Posted: April 29th, 2015

Friedrich Nietzsche

The task at hand is to choose ONE or TWO of the provided tutorial questions from a week before the due date of the exercise and answer it by using lecture material and the tutorial reading. The objective is to encourage you to learn how to engage in a deep reading of theoretical texts. You will need to demonstrate a clear and deep appreciation of the text as a whole by placing your answer to the chosen question in the context of an interpretation of the author’s central purposes and themes. This understanding will be aided by further reading beyond the required readings and lecture. Your essays must be properly referenced throughout, and you must provide a bibliography at the end of the essay. Do not use lecture slides/notes as references! 550 words are not much. You will need to be concise and get straight to the point. We are not asking for a summary of a theorist’s work: we are asking you to engage with a particular issue or claim raised by the text and work out a specific idea about modern societies as developed by a theorist and to reflect on it.

Required Reading: Nietzsche, Friedrich (1984), ‘Signs of Higher and Lower Culture’, Human, All Too Human: A Book for Free Spirits, Lincoln, University of Nebraska Press.
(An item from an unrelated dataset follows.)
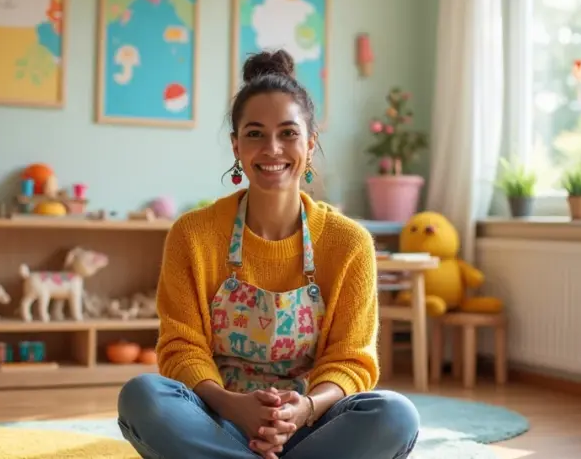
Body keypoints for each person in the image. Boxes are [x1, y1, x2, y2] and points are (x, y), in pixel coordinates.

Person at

Note: I suggest that you concentrate on the first part of this reading (sections 224 to 261).
Tutorial Questions

1) What is Nietzsche’s attitude to societies bound by a common faith?
2) What is the task of the educator and what place does ‘wounding’ the individual have in it?
3) What does Nietzsche mean by the free spirit? In what sense is it possible to release ourselves from tradition?
4) In what sense is the bound spirit supposed to be a ‘strong character’? What is Nietzsche’s attitude to this kind of strength?
5) What does Nietzsche have against the ‘warm sympathetic heart’ ?
6) How does modern Christianity stultify modern dynamism?
7) What is Nietzsche’s attitude to the ‘miracle’ of education and why?
8) Nietzsche evokes a fearful vision of humanity’s retreat to an ‘animalistic’ state to the point of being ‘apelike’. What would this mean according to him and what is our only hope?
9) We cannot go back to the old system, we have burnt our bridges behind us. Interpret and discuss.

Further Readings:
Detwiler, Bruce (1990), Nietzsche and the Politics of Aristocratic Radicalism, Chicago, University of Chicago Press.
Pippin, Robert (1999), Modernism as a Philosophical Problem: on the dissatisfactions of European high culture, Malden, MA., Blackwell (Chapter 4).
Love, Nancy S. (1986), Marx, Nietzsche and Modernity, New York, Columbia University Press (Chapters 1 and 7).
Ansell-Pearson, Keith (ed.) (1991), Nietzsche and Modern German Thought, London, Routledge (Chapters 7 and 12).
Ackermann, Robert (1990), Nietzsche: A Frenzied Look, Amherst, University of Massachusetts Press.
Conway, Daniel (1997), Nietzsche’s Dangerous Game: Philosophy in the Twilight of Idols, New York, Cambridge University Press.